Tonks seufzte laut, als sie das Butterbier an die Lippen hob und einen riesigen Schluck nahm, der einen schaumigen Schnurrbart auf ihrer Oberlippe hinterließ. Normalerweise würde sie ihn mit großer Freude weglecken, aber ihr Enthusiasmus war nicht vorhanden. Es brach Aspen das Herz und sie schüttelte den Kopf und überlegte, wie sie den Schmerz lindern konnte. Sie wusste besser als jeder andere, dass der Schmerz eines gebrochenen Herzens, auch wenn er nicht immer romantisch war, schlimmer war als alles, was sie je erlebt hatte. Die Nacht, in der ihre Mutter gestorben war, war wie ein Ertrinken, bei dem sie gegen die Flut anschrie, aber nicht aufsteigen konnte, während sie gegen die Wellen ankämpfte. Das wollte sie niemandem wünschen, schon gar nicht Tonks, die normalerweise wohl einer der fröhlichsten Menschen war, die sie kannte.
"Es wird besser werden, Liebes. Das geht vorbei", bot sie an, obwohl sie wusste, dass ihre Worte nur ein schwacher Trost waren. "Ich bin sicher, dass die Liebe siegt, weißt du. Er wird eher früher als später zur Vernunft kommen. Ich wüsste nicht, wie ein Mann deinem Charme widerstehen könnte."
"Du bist die Beste, Pen", sagte Tonks und ein kurzes Lächeln kehrte auf ihre Lippen zurück, während sie einen weiteren großen Schluck ihres Butterbiers verputzte. "Vielleicht sind die Zwillinge deshalb so scharf auf dich."
"Oh, Merlin", stöhnte Aspen und schnitt bei dem Gedanken eine Grimasse, aber sie spürte, wie sich ihre Wangen bei dieser Andeutung erhitzten. "Hörst du endlich auf damit? Wir sind doch nur Freunde!"
"Molly scheint das anders zu sehen", sagte Tonks und plötzlich saß Aspen aufrechter, stellte ihren Krug fest auf den Tisch und lehnte sich neugierig vor.

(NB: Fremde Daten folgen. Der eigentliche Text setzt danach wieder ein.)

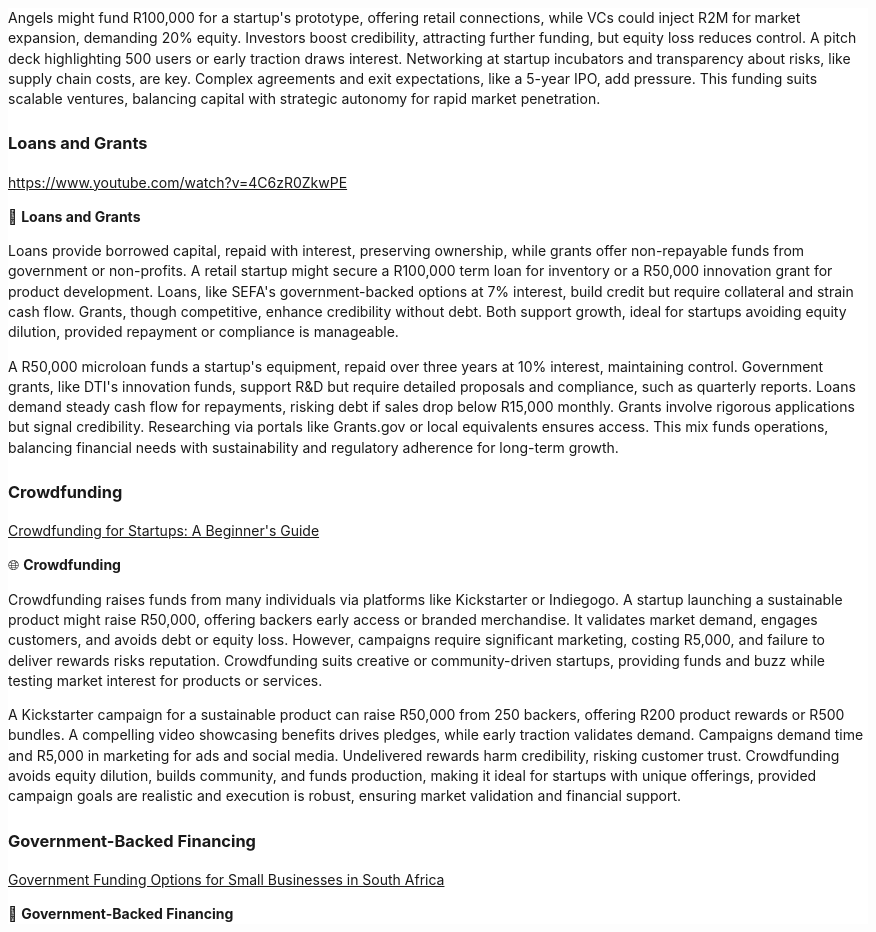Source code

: Angels might fund R100,000 for a startup's prototype, offering retail connections, while VCs could inject R2M for market expansion, demanding 20% equity. Investors boost credibility, attracting further funding, but equity loss reduces control. A pitch deck highlighting 500 users or early traction draws interest. Networking at startup incubators and transparency about risks, like supply chain costs, are key. Complex agreements and exit expectations, like a 5-year IPO, add pressure. This funding suits scalable ventures, balancing capital with strategic autonomy for rapid market penetration.

### **Loans and Grants**

https://www.youtube.com/watch?v=4C6zR0ZkwPE

📜 **Loans and Grants**

Loans provide borrowed capital, repaid with interest, preserving ownership, while grants offer non-repayable funds from government or non-profits. A retail startup might secure a R100,000 term loan for inventory or a R50,000 innovation grant for product development. Loans, like SEFA's government-backed options at 7% interest, build credit but require collateral and strain cash flow. Grants, though competitive, enhance credibility without debt. Both support growth, ideal for startups avoiding equity dilution, provided repayment or compliance is manageable.

A R50,000 microloan funds a startup's equipment, repaid over three years at 10% interest, maintaining control. Government grants, like DTI's innovation funds, support R\&D but require detailed proposals and compliance, such as quarterly reports. Loans demand steady cash flow for repayments, risking debt if sales drop below R15,000 monthly. Grants involve rigorous applications but signal credibility. Researching via portals like Grants.gov or local equivalents ensures access. This mix funds operations, balancing financial needs with sustainability and regulatory adherence for long-term growth.

### **Crowdfunding**

[Crowdfunding for Startups: A Beginner's Guide](https://www.youtube.com/watch?v=5Dq3kV0fU9c)

🌐 **Crowdfunding**

Crowdfunding raises funds from many individuals via platforms like Kickstarter or Indiegogo. A startup launching a sustainable product might raise R50,000, offering backers early access or branded merchandise. It validates market demand, engages customers, and avoids debt or equity loss. However, campaigns require significant marketing, costing R5,000, and failure to deliver rewards risks reputation. Crowdfunding suits creative or community-driven startups, providing funds and buzz while testing market interest for products or services.

A Kickstarter campaign for a sustainable product can raise R50,000 from 250 backers, offering R200 product rewards or R500 bundles. A compelling video showcasing benefits drives pledges, while early traction validates demand. Campaigns demand time and R5,000 in marketing for ads and social media. Undelivered rewards harm credibility, risking customer trust. Crowdfunding avoids equity dilution, builds community, and funds production, making it ideal for startups with unique offerings, provided campaign goals are realistic and execution is robust, ensuring market validation and financial support.

### **Government-Backed Financing**

[Government Funding Options for Small Businesses in South Africa](https://www.youtube.com/watch?v=8x2-_L-BO2Q)

🏦 **Government-Backed Financing**

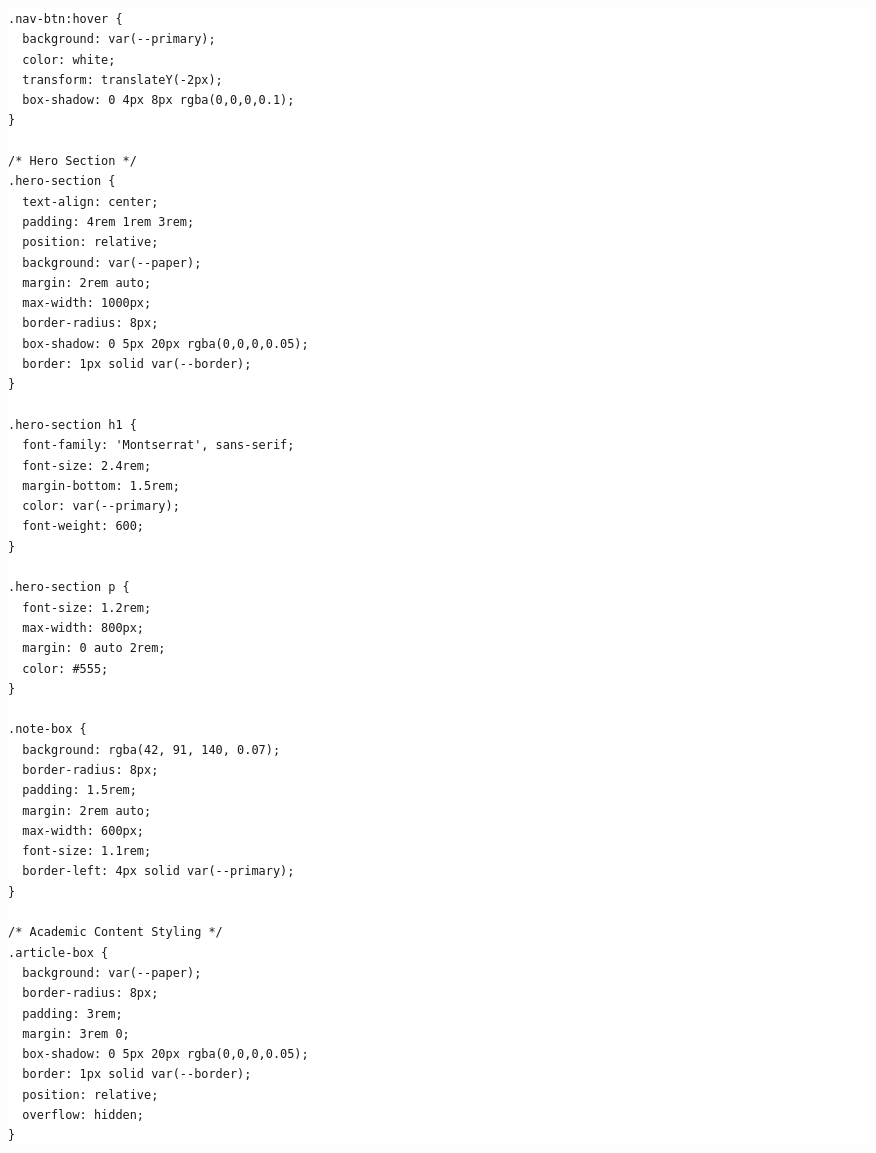     .nav-btn:hover {
      background: var(--primary);
      color: white;
      transform: translateY(-2px);
      box-shadow: 0 4px 8px rgba(0,0,0,0.1);
    }
    
    /* Hero Section */
    .hero-section {
      text-align: center;
      padding: 4rem 1rem 3rem;
      position: relative;
      background: var(--paper);
      margin: 2rem auto;
      max-width: 1000px;
      border-radius: 8px;
      box-shadow: 0 5px 20px rgba(0,0,0,0.05);
      border: 1px solid var(--border);
    }
    
    .hero-section h1 {
      font-family: 'Montserrat', sans-serif;
      font-size: 2.4rem;
      margin-bottom: 1.5rem;
      color: var(--primary);
      font-weight: 600;
    }
    
    .hero-section p {
      font-size: 1.2rem;
      max-width: 800px;
      margin: 0 auto 2rem;
      color: #555;
    }
    
    .note-box {
      background: rgba(42, 91, 140, 0.07);
      border-radius: 8px;
      padding: 1.5rem;
      margin: 2rem auto;
      max-width: 600px;
      font-size: 1.1rem;
      border-left: 4px solid var(--primary);
    }
    
    /* Academic Content Styling */
    .article-box {
      background: var(--paper);
      border-radius: 8px;
      padding: 3rem;
      margin: 3rem 0;
      box-shadow: 0 5px 20px rgba(0,0,0,0.05);
      border: 1px solid var(--border);
      position: relative;
      overflow: hidden;
    }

"Was? Was hat sie gesagt?", fragte sie mit großen Augen, als sie ihre Freundin zu mehr Informationen drängte. Sie war sich sicher, dass sie sich damit selbst belastete und deutlich machte, dass sie sich mehr Gedanken machte, als sie angedeutet hatte, aber in diesem Moment hatte ihre Neugier die Oberhand.
"Jetzt bist du interessiert, was?!", jubelte Tonks und erschreckte den glatzköpfigen Mann neben ihnen erneut. Die gewohnte Aufregung kehrte nach und nach in ihr Gesicht zurück, aber sie traf immer noch nicht ganz ihre Augen. "Ich war neulich zum Tee da und sie hat zufällig erwähnt, dass die Zwillinge zu Besuch waren."
"Okay? Und?", fragte Aspen und wurde ungeduldig, während sie geistesabwesend auf die dunkle Holztischplatte klopfte.
"Nun, angeblich konnte Fred nicht aufhören, über eine Angestellte zu reden, und George hat sich einen Spaß daraus gemacht, ihn zu hänseln", sagte Tonks und bereitete sich darauf vor, eine nicht ganz so akkurate Imitation der Zwillinge zu geben. "'Sie ist so reizend, Mum, du würdest sie lieben. So klug und witzig.'"
Aspen spottete und rollte mit den Augen, während Tonks über ihren eigenen tiefstimmigen Versuch, Fred zu imitieren, kicherte. Innerlich raste sie bei der Vorstellung, dass er von ihr schwärmte, selbst wenn es rein platonisch war. Doch so sehr sie sich auch bemühte, nicht amüsiert zu sein, ein kleines Kichern entwich ihr, als sie daran dachte, wie sehr George sich wahrscheinlich über seinen Bruder lustig machte, wenn er tatsächlich in sie verknallt war.
"Tonks, das ist lächerlich. Ich hoffe, du hast Molly gesagt, dass er nicht wirklich an mir interessiert ist", sagte sie bescheiden und wandte den Blick ab, als sie versuchte, es zu leugnen.
"Dann würde ich ja lügen, oder?", stichelte Tonks und genoss es, die Oberhand über ihre Freundin zu haben.
"Oh, verdammt noch mal! Können wir bitte weitermachen?" Aspen stöhnte und verbarg ihr Gesicht hinter dem Krug, als sie einen allzu großen Schluck der süßen Flüssigkeit nahm.
"Na schön", sagte Tonks, aber das freche Grinsen auf ihren Lippen verriet Aspen, dass sie noch lange nicht fertig war. "Solange ich bei deiner Hochzeit Trauzeugin sein darf, Mrs Weasley!"
Sie brach in Gelächter aus, während Aspen laut und verzweifelt aufstöhnte. Mit einem letzten missbilligenden Grunzen des alten, kahlköpfigen Mannes machten sie weiter und unterhielten sich über winzige, belanglose Themen, die weitaus heiterer waren als die Welt, in der sie gerade lebten.